LO CONFIESO: ME ENCANTA LA ROPA

Qué madre no ha comprado nunca por impulso un montón de ropita a su peque y, al llegar a casa, se ha preguntado ¿por qué hay más ropa en el armario que días en el año? A mí, desde luego, me ha pasado más veces de las que quisiera y mi primer pensamiento siempre es: "mañana sin falta voy y descambio lo más innecesario...Y, sí, al día siguiente voy, y lo descambio, hasta ahí todo perfecto. Pero de repente, echo un vistazo al resto de ropa que hay en la tienda (la que no compré el día anterior porque no me cabía en el coche) y me pregunto de nuevo (yo es que soy mucho de preguntarme a mí misma), ¿como es que esto y esto y esto y...no lo compré ayer, con lo súper necesario que es que mi hija lo tenga?


En fin, el pez que se muerde la cola, cada vez que descambio vuelvo a casa con más ropa de la que me fuí y, como consecuencia de eso, con menos dinero. La historia de mi vida como compradora compulsiva (uy, espero que esto no lo lea mi marido, porque cada vez que insinúa que compró demasiado, me pongo como una loca, tan tan tan indignada que hasta yo misma me acabo creyendo que nunca he fulminado los fondos de mi tarjeta)

¿Y a qué viene todo este rollo? Pues simplemente me apetecía dejarlo por escrito, por si alguna vez vais a mi tienda y os encontráis conque esos conjuntitos tan maravillosos que con tanto cariño anuncio en mi web zoidines.com, han volado de la tienda a mi casa, para que no os asustéis. La buena noticia es que sólo volarán la talla 6 y la 8, jajaja

No, en serio, si al leer este post te sientes un poco identificada conmigo, entonces NO vengas a Zoidines, porque morirás de amor nada más ver todas las colecciones súper mega hiper ideales de Pilar Batanero, Jim&Lucy, Mía y Lía, Eva Castro,....

Creo que he encontrado mi trabajo ideal, mi vocación tardía y es que no puede haber persona más feliz en este mundo que yo, cuando abro la puerta de mi tienda, entro...y veo un espectáculo impagable de colores, textura, tejidos, diseños....a mi alcance. Simplemente con verlos soy muy muy feliz.

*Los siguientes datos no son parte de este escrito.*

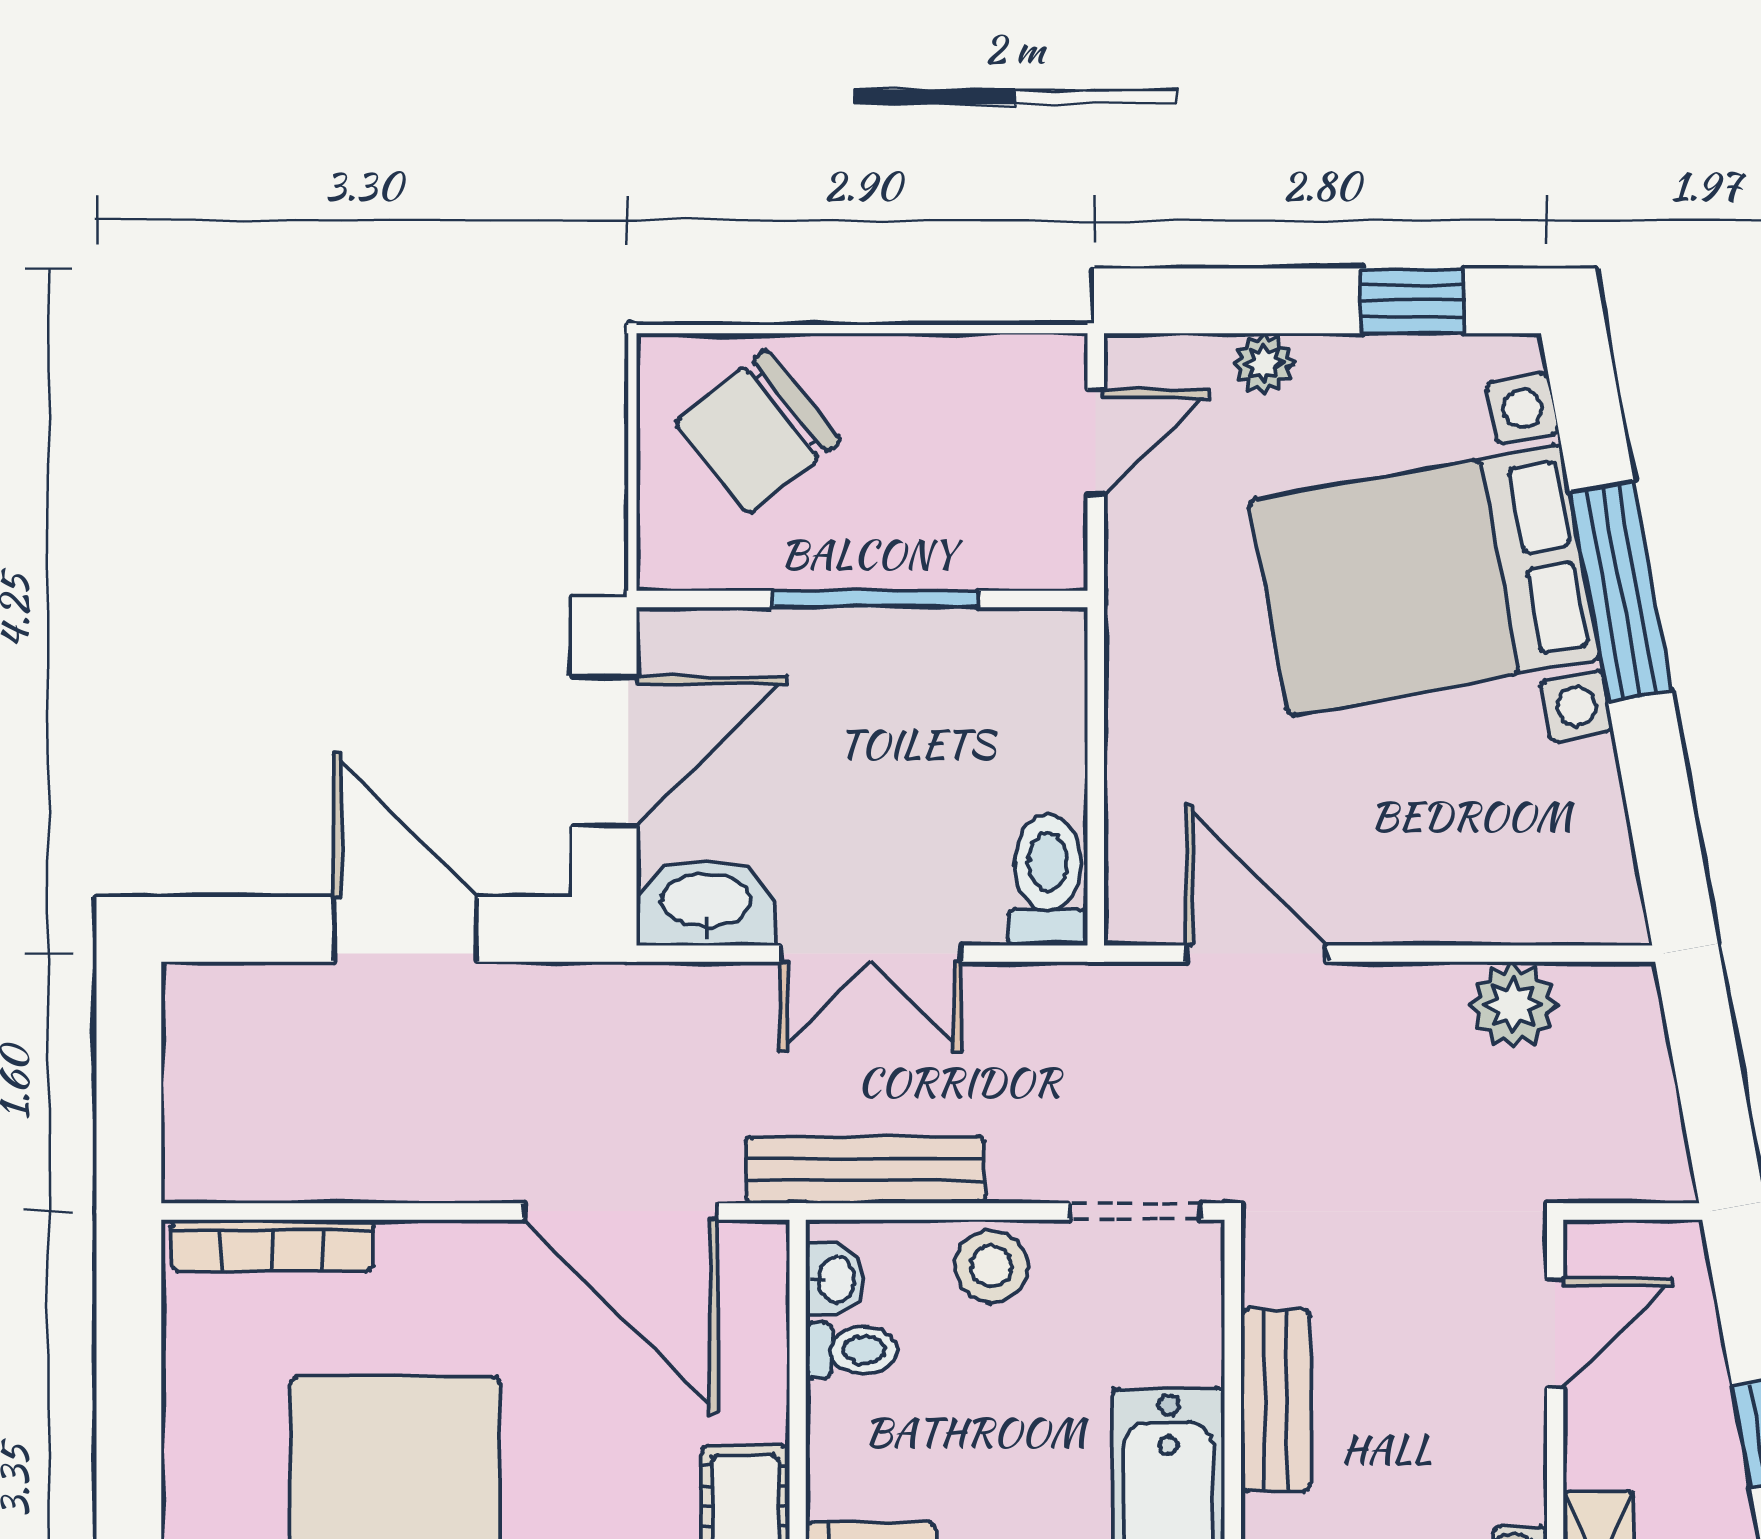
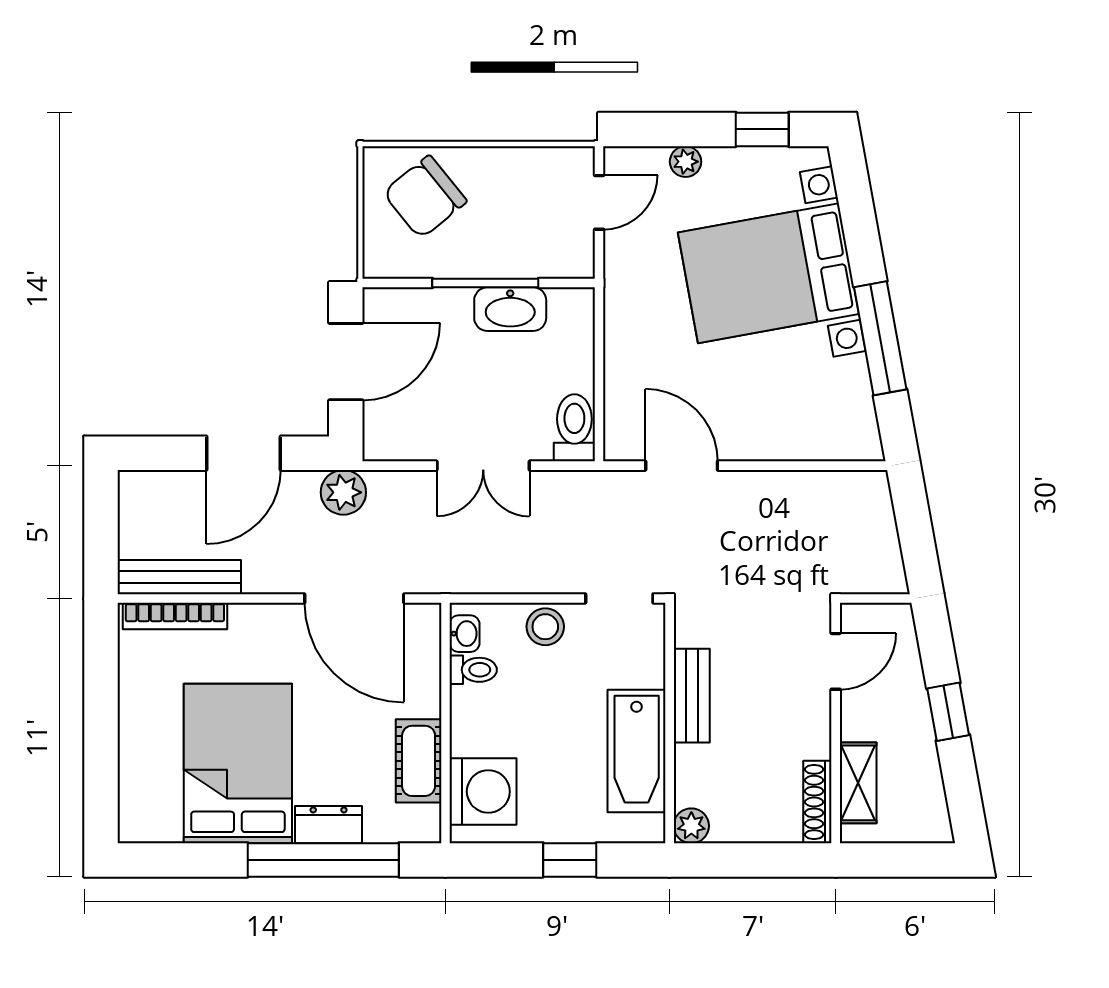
window: (1621, 592) -> (880, 338), moved
washbasin: (706, 903) -> (510, 309), moved, turned 180
door: (405, 929) -> (243, 453), swing flipped
plant: (1513, 1005) -> (343, 492), moved
bench: (865, 1170) -> (179, 577), moved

Aunque lo que realmente me encanta es ver cómo mis clientes sienten lo mismo que yo (me hace sentir que no estoy sola)no, no, mejor aún,ver a los peques vestidos con toda esa ropita que con tanto esmero he elegido como si fuera para mis propios hijos, para mis Zoidines.

Ver a esos niños con "mi ropa"me hace feliz y con ganas de llegar a casa y decirle a mi marido "¿ves como toda la ropa que he comprado durante años era una inversión de futuro? Un aprendizaje, como una mini carrera universitaria, un camino para llegar a esto, a mi meta, a Zoidines.